The passengers were no doubt eager to get out, stretch their legs, and charge the food laden tables. They respectfully waited, however, for Miss Fuqua to disembark. The Lady Fuqua appreciated this deference from her fellow travelers, and for a very good reason. She had ate a hearty breakfast that morning. The jouncing over the rough country roads had left her in dire need of a comfort station.

Les was there to greet Miss Fuqua. "Welcome to my humble establishment," he said, doffing his hat in a courtly manner. "After you dine, I'll be gratified if you would inspect my facilities."

Miss Fuqua was a buxom, dowager like lady. She was a person of dignified, no nonsense bearing. She had a reputation for dealing sternly with anyone who raised her ire. "Thank you, Mr. Tucker, but I'll be obliged to first inspect your sanitary facilities." Without further ado she marched off in the direction of the 'LADIES.'

Meanwhile, Boots was conspicuous by his absence. From his vantage point in the cream station, he was watching the restrooms. His trap was baited and bugged. The day before, he had rigged a small speaker under the seat of the privy. Boots stood with microphone in hand, awaiting his victim.

Suddenly, Miss Fuqua came into view, and Boots tested his mike tentatively. Quickly, she entered and closed the door. Boots waited several seconds, then, in an irritated, somewhat pleading voice, he barked into the mike, "Lady would you please move over to the next hole? I'm trying to paint down here!"

Miss Fuqua was stunned momentarily. Then, pandemonium broke loose. The door burst open and the lady came out charging, screaming and pulling at her clothing in an effort to make herself presentable.

Women seem to have a way of rushing to the defense of their own gender.

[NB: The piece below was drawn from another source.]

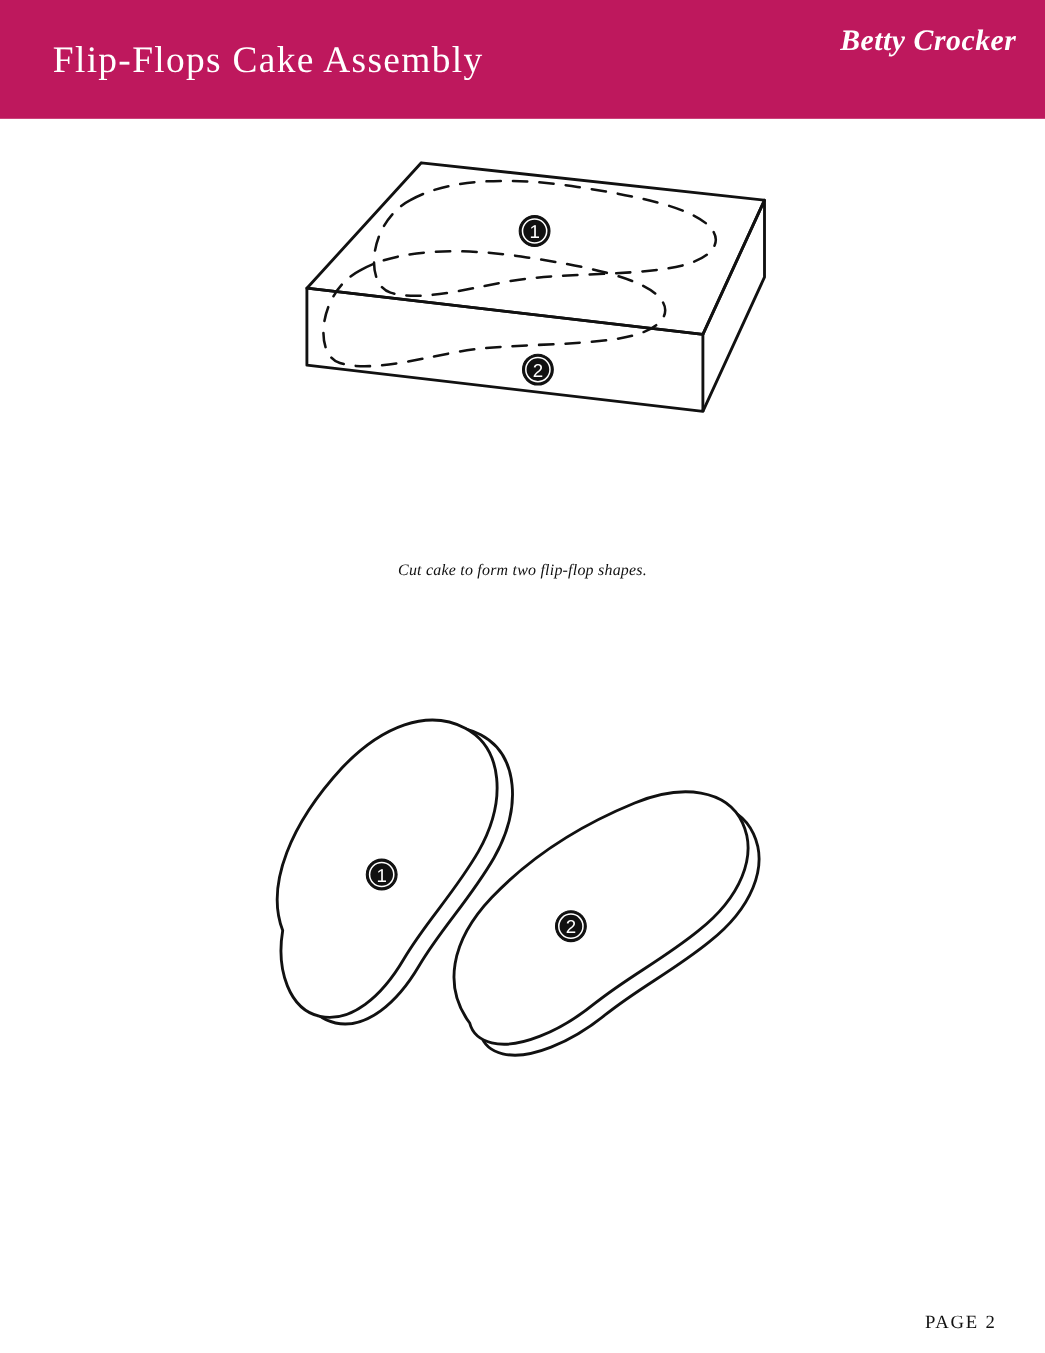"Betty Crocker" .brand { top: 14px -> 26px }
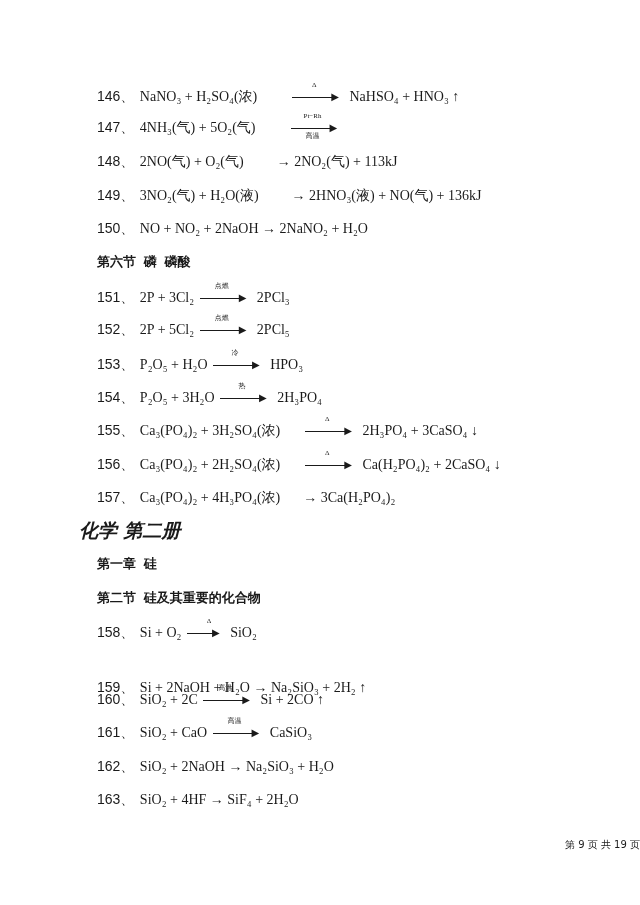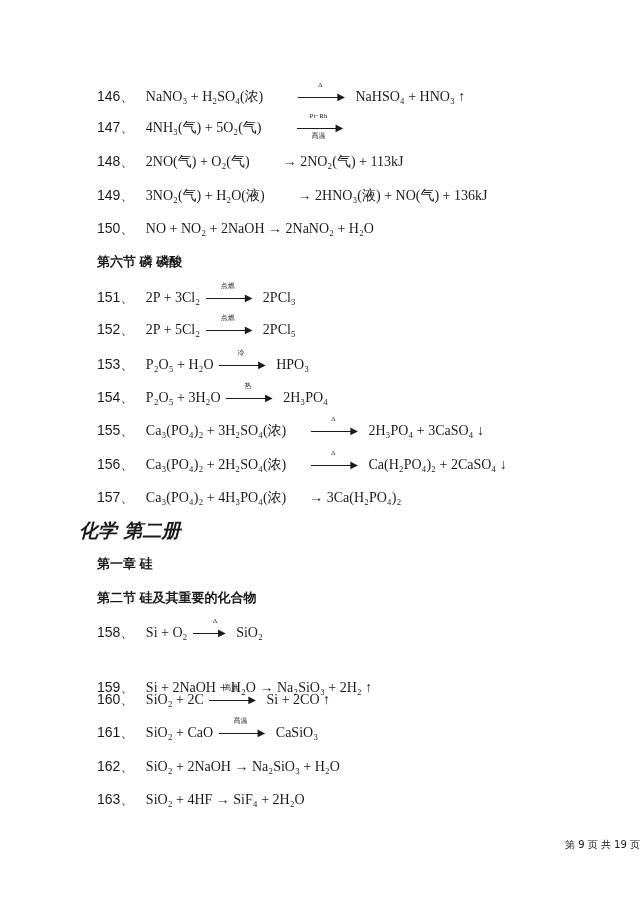"146、" .num { margin-right: 8px -> 2px }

They gathered around Miss Fuqua to soothe her and to apply first aid to any wounds she might have incurred into when she finally regained her power of speech, she shrieked, "There's a man in the restroom!"

Now the men went into action. An impromptu posse was organized to seize and do justice on this vicious voyeur. Alas, however, the peeping Tom had flown. A thorough search revealed that the scoundrel had made his escape.

As soon as Boots learned the identity of his victim, he did what so many good politicians do. He sheltered the people from the truth. He joined the search and even got down on his knees and scrutinized the ground around the outhouse for footprints.

Once Lady Fuqua regained her composure, she was in no mood for a trip to Tucker's Trough. She directed the bus driver to reload his passengers and continue on to the next stop. She inferred very strongly that in the future, the bus would be giving Tucker's a wide berth. This wild, heathenish community was not even safe for a lady to stop to attend to the demands of nature.

Matters of simple economics, however, have a way of taking precedence over indignation. Initially, Miss Fuqua wanted to terminate Tucker's affiliation with the company. After a look at the financial reports, however, cooler heads prevailed. Tucker's Grocery remained on the route.

Months passed before Boots got around to telling Les the truth about the peeping Tom. Les said he suspected that Boots was at the bottom of the whole business from the beginning. After awhile, he started to take credit for being an accomplice in bugging the john.

"Humor is the good natured side of truth." Mark Twain.